**What is being asked**:
Reproduce word for word the part of the market simulation text that runs from "Describe, in a" up to and including "of a trader.".

**Exercise text**:
We can instantiate a particular trader as an instance of the
arbtrager:

\beginlisp
(define nick-leeson
  (make-arbitrager "Nick Leeson" 1000000000. 0.0 10000.))
\endlisp

So Nick is represented as a message acceptor that answers to a few
messages.  One may ask for his name, his monetary balance, his stock
of contracts, and one may poke him to consider a trade.  The
simulation system will do this aperiodically, as part of the model of
the flow of time.

Traders buy and sell contracts at a market using the procedure {\tt
transact}.  A trader gives the market permission to subtract from the
trader's monetary balance the cost of the contracts purchased and to
add to the trader's stash the contracts he purchased.  A sell order is
just a buy of a negated number of contracts.  The {\tt permission}
argument is just a procedure supplied by the trader that takes an
amount of money and a number of contracts.  (In the {\tt arbitrager}
trader above it is just the procedure {\tt change-assets}.)  {\tt
Permission} performs the action of modifying the trader's assets when
the trade is executed.

\beginlisp
(define (buy ncontracts market permission)
  (transact ncontracts market permission))
\null
(define (sell ncontracts market permission)
  (transact (- ncontracts) market permission))
\endlisp

\beginlisp
(define (transact ncontracts market permission)
  ((market 'new-order!)
   (lambda ()
     (permission (- (* ncontracts (market 'get-price)))
                 ncontracts))))
\endlisp


\paragraph{Exercise 3:}
What shared variables are protected by the
{\tt trader-serializer} in the {\tt make-arbitrager} definition?
Describe, in a few concise sentences, an example of a problem that is
prevented by this serializer.

In this simulated market world there are a few other autonomous
agents.  There is a ticker for each market, which periodically prints
the current price of a contract on that market, and there is an
auditor, which aperiodically prints the assets of a trader.
These minor players are just the following procedures:

\beginlisp
(define (ticker market)
  (newline)
  (display (market 'get-name))
  (display "            ")
  (display (market 'get-price)))
\endlisp

\beginlisp
(define (audit trader)
  (newline)
  (display (trader 'name))
  (display "    Balance: ")
  (display (trader 'balance))

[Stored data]
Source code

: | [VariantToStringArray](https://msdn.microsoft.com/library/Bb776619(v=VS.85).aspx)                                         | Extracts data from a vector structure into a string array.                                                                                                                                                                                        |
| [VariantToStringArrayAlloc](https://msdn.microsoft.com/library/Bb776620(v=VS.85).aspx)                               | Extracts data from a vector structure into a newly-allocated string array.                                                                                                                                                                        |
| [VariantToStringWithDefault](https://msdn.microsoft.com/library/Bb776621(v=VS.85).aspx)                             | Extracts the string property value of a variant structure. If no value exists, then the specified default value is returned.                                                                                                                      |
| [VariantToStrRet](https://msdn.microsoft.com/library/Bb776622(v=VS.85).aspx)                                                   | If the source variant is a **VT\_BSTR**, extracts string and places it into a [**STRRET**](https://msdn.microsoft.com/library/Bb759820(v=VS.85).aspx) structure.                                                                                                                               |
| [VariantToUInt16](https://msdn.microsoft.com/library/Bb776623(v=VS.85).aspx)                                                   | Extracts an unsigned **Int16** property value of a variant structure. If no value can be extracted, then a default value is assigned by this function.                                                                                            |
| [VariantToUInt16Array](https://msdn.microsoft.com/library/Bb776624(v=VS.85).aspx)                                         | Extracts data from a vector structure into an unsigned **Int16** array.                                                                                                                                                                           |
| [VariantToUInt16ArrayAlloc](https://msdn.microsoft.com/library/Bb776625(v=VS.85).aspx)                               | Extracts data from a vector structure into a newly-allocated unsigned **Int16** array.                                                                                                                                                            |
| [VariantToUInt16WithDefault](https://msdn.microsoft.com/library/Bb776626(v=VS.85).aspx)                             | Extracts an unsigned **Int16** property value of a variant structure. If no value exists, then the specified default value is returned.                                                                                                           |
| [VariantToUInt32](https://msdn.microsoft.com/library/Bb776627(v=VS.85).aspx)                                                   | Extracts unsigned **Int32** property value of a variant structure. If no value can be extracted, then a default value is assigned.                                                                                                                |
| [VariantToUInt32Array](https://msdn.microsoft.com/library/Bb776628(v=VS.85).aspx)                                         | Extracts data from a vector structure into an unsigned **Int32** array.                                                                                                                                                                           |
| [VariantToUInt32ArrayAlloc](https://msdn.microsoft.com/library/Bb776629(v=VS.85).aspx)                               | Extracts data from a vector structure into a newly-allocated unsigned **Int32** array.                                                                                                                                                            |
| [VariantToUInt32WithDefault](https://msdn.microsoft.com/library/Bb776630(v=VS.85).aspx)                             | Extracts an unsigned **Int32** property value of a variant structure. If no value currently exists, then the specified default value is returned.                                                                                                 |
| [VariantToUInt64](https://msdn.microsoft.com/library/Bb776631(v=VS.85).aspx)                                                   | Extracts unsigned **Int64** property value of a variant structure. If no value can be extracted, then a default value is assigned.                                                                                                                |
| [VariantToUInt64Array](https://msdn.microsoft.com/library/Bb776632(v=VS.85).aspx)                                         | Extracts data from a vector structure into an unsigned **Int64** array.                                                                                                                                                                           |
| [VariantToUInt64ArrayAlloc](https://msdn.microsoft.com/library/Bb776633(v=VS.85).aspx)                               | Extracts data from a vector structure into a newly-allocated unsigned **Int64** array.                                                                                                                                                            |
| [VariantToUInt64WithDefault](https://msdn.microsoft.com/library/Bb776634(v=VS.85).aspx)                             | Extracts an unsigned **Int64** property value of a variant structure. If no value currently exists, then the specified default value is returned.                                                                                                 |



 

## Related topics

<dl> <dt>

--

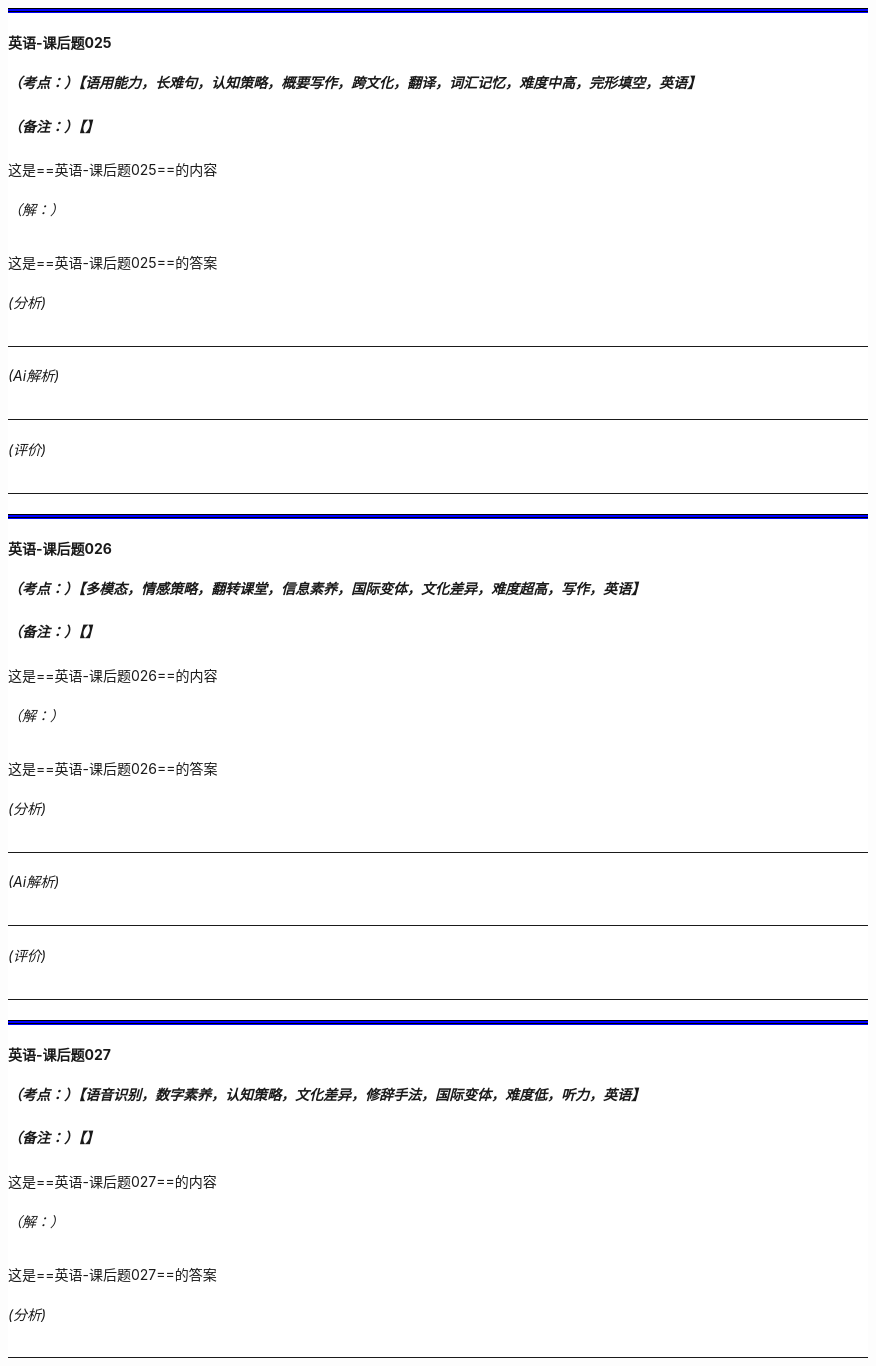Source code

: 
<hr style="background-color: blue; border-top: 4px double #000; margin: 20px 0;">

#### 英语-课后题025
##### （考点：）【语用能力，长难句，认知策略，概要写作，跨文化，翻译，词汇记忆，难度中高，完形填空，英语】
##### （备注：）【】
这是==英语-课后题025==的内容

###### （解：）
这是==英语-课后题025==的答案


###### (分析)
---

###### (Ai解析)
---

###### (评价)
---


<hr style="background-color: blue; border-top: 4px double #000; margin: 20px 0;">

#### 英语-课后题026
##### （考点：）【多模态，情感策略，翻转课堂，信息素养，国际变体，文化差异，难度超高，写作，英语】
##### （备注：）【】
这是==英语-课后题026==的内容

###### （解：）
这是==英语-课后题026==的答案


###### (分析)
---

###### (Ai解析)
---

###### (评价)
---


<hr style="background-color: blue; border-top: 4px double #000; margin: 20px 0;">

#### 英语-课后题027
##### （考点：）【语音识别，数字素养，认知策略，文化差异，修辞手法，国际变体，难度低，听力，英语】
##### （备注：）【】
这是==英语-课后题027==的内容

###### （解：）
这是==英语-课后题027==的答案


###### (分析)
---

**Answer to the exercise**:
Describe, in a few concise sentences, an example of a problem that is
prevented by this serializer.

In this simulated market world there are a few other autonomous
agents.  There is a ticker for each market, which periodically prints
the current price of a contract on that market, and there is an
auditor, which aperiodically prints the assets of a trader.